Replication allows you to replicate data onto another machine. It forms the base of all disaster recovery and failover features ArangoDB offers.

ArangoDB offers synchronous and asynchronous replication.

Synchronous replication is used between the DB-Servers of an ArangoDB Cluster.

Asynchronous replication is used:

  • between the Leader and the Follower of an ArangoDB Active Failover setup
  • between multiple ArangoDB Data Centers (inside the same Data Center replication is synchronous)

Synchronous replication

Synchronous replication only works within an ArangoDB Cluster and is typically used for mission critical data which must be accessible at all times. Synchronous replication generally stores a copy of a shard’s data on another DB-Server and keeps it in sync. Essentially, when storing data after enabling synchronous replication the Cluster will wait for all replicas to write all the data before greenlighting the write operation to the client. This will naturally increase the latency a bit, since one more network hop is needed for each write. However, it will enable the cluster to immediately fail over to a replica whenever an outage has been detected, without losing any committed data, and mostly without even signaling an error condition to the client.

Synchronous replication is organized such that every shard has a leader and r-1 followers, where r denoted the replication factor. The number of followers can be controlled using the replicationFactor parameter whenever you create a collection, the replicationFactor parameter is the total number of copies being kept, that is, it is one plus the number of followers.

In addition to the replicationFactor there is a writeConcern that specifies the lowest number of in-sync followers. Specifying the write concern with a value greater than 1 locks down a collection’s leader shards for writing as soon as too many followers were lost.

Asynchronous replication

In ArangoDB any write operation is logged in the write-ahead log.

When using asynchronous replication Followers (or followers)
connect to a Leader (or leader) and apply locally all the events from the Leader log in the same order. As a result the Followers (followers) will have the same state of data as the Leader (leader).

Followers (followers) are only eventually consistent with the Leader (leader).

Transactions are honored in replication, i.e. transactional write operations will become visible on Followers atomically.
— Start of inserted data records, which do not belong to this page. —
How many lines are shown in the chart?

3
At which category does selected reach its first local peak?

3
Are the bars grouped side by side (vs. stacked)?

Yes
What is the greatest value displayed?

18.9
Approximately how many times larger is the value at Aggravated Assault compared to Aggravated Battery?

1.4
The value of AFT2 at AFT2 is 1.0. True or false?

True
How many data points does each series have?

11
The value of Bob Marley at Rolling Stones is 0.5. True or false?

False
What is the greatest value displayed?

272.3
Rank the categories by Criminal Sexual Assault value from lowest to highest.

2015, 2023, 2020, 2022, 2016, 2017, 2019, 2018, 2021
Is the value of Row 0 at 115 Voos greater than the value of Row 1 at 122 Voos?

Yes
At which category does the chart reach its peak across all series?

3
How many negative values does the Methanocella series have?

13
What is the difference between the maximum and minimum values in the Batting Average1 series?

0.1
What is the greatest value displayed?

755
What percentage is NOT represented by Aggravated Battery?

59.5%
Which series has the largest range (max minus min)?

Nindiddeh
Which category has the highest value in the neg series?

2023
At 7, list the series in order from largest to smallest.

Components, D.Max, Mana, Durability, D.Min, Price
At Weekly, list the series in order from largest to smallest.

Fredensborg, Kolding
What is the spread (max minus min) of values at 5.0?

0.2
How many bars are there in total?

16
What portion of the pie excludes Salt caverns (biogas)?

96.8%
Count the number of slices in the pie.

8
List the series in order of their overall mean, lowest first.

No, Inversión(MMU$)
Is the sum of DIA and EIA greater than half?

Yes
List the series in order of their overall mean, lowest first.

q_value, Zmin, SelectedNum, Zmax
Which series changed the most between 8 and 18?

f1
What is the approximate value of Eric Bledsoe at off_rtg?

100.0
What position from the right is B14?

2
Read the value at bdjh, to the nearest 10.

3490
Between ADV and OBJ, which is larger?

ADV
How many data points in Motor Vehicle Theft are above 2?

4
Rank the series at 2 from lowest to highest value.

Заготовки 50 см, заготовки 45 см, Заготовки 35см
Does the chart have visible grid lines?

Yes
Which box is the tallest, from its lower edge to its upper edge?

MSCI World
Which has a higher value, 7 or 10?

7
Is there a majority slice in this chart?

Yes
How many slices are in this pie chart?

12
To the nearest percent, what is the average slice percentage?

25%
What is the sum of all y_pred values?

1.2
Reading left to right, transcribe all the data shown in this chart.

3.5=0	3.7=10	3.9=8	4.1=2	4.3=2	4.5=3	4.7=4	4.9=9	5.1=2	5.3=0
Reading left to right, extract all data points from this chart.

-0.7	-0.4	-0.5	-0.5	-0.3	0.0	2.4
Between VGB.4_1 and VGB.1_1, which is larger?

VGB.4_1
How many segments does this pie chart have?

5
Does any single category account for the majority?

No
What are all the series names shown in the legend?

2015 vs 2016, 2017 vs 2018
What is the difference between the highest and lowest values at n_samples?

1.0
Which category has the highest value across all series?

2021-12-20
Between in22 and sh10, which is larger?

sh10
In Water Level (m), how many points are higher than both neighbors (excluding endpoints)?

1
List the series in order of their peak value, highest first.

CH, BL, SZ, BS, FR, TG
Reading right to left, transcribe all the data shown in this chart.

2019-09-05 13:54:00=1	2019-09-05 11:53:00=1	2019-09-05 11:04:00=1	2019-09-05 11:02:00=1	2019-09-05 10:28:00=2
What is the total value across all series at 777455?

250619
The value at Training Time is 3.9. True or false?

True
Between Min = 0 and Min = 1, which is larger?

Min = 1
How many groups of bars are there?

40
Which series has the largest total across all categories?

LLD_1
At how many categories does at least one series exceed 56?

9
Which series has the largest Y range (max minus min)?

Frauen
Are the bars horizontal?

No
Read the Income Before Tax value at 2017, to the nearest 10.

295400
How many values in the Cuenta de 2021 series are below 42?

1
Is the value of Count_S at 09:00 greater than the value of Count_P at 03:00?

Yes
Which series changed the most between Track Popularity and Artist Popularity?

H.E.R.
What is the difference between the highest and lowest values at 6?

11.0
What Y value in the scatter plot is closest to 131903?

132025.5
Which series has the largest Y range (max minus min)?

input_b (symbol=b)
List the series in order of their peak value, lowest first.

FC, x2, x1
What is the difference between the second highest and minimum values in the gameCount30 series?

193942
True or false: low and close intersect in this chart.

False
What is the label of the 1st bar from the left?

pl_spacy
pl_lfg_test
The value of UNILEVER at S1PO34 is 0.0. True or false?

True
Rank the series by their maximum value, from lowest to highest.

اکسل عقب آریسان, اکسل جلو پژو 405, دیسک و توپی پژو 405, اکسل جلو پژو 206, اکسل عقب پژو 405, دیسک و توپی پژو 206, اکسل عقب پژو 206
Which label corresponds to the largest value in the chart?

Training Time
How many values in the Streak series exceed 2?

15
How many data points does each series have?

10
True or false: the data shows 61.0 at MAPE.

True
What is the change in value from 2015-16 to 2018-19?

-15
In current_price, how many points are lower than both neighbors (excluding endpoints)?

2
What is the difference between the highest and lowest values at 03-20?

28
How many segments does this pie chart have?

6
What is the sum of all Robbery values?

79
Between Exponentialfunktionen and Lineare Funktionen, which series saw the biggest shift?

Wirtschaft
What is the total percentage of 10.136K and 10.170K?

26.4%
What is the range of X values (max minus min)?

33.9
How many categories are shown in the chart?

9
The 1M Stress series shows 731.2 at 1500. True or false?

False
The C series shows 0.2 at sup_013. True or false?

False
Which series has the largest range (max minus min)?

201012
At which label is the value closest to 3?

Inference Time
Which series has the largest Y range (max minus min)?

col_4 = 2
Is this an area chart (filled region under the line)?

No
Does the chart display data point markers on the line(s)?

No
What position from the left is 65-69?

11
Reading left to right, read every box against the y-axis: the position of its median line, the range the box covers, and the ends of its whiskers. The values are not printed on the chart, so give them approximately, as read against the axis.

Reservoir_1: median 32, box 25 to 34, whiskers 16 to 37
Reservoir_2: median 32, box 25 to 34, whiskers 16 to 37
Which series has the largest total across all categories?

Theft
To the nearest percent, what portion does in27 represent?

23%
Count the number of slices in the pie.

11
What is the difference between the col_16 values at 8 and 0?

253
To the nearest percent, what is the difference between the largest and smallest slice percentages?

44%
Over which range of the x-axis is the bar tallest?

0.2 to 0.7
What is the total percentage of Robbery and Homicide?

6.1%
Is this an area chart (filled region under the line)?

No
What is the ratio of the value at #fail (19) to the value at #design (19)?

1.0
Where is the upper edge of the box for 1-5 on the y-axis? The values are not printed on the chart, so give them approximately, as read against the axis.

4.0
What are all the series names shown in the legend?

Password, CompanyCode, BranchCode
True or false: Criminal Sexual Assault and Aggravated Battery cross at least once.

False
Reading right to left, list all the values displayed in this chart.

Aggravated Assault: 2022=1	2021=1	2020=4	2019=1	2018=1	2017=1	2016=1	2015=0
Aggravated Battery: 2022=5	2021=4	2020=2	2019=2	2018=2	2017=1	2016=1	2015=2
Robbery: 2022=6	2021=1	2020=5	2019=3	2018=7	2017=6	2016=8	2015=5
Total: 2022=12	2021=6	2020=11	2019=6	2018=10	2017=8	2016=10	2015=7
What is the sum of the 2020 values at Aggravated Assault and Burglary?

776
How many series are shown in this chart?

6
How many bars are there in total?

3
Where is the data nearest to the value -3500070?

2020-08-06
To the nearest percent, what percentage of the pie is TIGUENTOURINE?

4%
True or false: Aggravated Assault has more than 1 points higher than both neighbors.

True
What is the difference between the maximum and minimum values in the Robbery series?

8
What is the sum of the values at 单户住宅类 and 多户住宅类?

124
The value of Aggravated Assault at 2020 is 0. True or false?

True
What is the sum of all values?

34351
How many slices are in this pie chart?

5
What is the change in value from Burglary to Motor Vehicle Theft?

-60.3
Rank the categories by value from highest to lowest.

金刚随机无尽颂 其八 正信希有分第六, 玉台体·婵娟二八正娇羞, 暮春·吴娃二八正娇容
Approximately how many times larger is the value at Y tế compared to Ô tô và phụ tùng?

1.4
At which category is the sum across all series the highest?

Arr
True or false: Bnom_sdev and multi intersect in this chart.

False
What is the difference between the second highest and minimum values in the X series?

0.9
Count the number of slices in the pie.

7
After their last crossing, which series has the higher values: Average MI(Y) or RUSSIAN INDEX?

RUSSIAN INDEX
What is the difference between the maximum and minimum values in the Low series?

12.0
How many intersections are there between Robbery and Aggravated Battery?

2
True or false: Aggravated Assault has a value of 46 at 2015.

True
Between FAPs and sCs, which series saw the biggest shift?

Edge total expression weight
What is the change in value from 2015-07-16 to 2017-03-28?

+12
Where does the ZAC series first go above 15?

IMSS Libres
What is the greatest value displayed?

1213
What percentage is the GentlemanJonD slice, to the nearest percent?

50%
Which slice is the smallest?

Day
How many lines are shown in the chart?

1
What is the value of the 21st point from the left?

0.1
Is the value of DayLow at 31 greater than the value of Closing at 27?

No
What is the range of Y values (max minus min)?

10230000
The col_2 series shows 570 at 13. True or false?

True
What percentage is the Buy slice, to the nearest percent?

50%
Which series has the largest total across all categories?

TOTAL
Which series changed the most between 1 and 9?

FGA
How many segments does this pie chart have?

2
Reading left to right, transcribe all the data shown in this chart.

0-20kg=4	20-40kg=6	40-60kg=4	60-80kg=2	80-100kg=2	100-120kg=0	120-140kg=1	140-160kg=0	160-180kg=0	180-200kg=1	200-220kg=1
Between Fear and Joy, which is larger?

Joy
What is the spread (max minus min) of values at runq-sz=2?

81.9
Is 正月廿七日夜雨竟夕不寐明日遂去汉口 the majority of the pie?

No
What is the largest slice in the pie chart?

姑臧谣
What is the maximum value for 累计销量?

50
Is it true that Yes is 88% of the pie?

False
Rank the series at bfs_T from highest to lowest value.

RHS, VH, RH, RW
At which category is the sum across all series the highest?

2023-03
As all write operations will be logged to a Leader database’s write-ahead log, the replication in ArangoDB currently cannot be used for write-scaling. The main purposes of the replication in current ArangoDB are to provide read-scalability and “hot backups” of specific databases.

It is possible to connect multiple Follower to the same Leader. Followers should be used as read-only instances, and no user-initiated write operations should be carried out on them. Otherwise data conflicts may occur that cannot be solved automatically, and that will make the replication stop.

In an asynchronous replication scenario Followers will pull changes from the Leader. Followers need to know to which Leader they should connect to, but a Leader is not aware of the Followers that replicate from it. When the network connection between the Leader and a Follower goes down, write operations on the Leader can continue normally. When the network is up again, Followers can reconnect to the Leader and transfer the remaining changes. This will happen automatically provided Followers are configured appropriately.

Before 3.3.0 asynchronous replication was per database. Starting with 3.3.0 it is possible to setup global replication.

Replication lag

As described above, write operations are applied first in the Leader, and then applied in the Followers.

For example, let’s assume a write operation is executed in the Leader at point in time t0. To make a Follower apply the same operation, it must first fetch the write operation’s data from Leader’s write-ahead log, then parse it and apply it locally. This will happen at some point in time after t0, let’s say t1.

The difference between t1 and t0 is called the replication lag, and it is unavoidable in asynchronous replication. The amount of replication lag depends on many factors, a few of which are:

  • the network capacity between the Followers and the Leader
  • the load of the Leader and the Followers
  • the frequency in which Followers poll the Leader for updates

Between t0 and t1, the state of data on the Leader is newer than the state of data on the Followers. At point in time t1, the state of data on the Leader and Followers is consistent again (provided no new data modifications happened on the Leader in between). Thus, the replication will lead to an eventually consistent state of data.

Replication overhead

As the Leader servers are logging any write operation in the write-ahead-log anyway replication doesn’t cause any extra overhead on the Leader. However it will of course cause some overhead for the Leader to serve incoming read requests of the Followers. Returning the requested data is however a trivial task for the Leader and should not result in a notable performance degradation in production.